Not only can you propagate herbs from cuttings, you can also do it with tomatoes! Tomatoes are well-known for rooting very easily, so they're actually one of the easiest plants to propagate this way. I currently have two tomato "mamas" growing in front of my kitchen patio door, and can't wait to plant cuttings from them in the spring.
They haven't flowered since (decreased light? lower temperature? the dog's tail constantly knocking off small branches?), but since I'm not counting on them for fruit over the winter, just vegetation for cuttings in the spring, I don't mind.

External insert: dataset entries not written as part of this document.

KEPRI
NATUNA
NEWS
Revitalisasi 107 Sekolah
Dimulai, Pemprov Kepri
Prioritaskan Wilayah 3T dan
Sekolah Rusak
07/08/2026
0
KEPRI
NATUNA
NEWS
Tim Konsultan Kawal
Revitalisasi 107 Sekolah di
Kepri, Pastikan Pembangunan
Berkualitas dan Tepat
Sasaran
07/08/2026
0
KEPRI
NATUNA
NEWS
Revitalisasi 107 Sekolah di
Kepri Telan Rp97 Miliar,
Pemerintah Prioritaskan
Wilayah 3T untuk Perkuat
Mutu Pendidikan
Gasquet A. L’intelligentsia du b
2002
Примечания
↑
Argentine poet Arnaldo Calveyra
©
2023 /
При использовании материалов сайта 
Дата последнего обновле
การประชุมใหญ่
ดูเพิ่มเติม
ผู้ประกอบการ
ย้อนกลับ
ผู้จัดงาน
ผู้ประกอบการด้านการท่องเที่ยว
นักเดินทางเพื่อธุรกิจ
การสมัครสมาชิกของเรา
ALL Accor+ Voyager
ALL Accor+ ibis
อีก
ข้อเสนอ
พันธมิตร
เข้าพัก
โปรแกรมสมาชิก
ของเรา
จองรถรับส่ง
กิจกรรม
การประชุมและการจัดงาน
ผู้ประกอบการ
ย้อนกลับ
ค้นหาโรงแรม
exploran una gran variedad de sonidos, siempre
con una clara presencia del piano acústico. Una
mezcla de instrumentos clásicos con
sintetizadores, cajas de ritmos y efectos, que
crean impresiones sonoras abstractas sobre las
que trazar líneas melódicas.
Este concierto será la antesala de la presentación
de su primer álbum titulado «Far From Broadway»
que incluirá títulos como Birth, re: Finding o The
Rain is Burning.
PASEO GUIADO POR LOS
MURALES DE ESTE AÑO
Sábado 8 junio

I'm very excited about this experiment because it means not only will I have a head start on spring planting (cuttings get going much faster than seeds) but, since each cutting is an exact copy of the parent plant, I don't have to worry about cross-polination. Since I grow more than one type of tomato (I usually have at least one cherry, one brandywine, and a bunch of roma-type for sauce) I usually end up with "mutts" when I save seed. This can be a fun little experiment, but it's a little less amusing when I meant to plant a bunch of meaty romas for the winter's supply of spaghetti sauce and end up with a bunch of cherry tomatoes instead!
But if I save a couple "mamas" from each type of plant in the fall, I should be able to start as many new cuttings as I'd like in the early spring, sure that they'll turn out to be the kind of plant I want (I'd save more than one plant of each kind, just in case - one of the plants I saved this summer got knocked over by an over-excited dog, and is barely hanging on).
I can't wait to see what other plants I can grow this way (although I may need my husband to build me a sunroom for all of these plants to overwinter in!)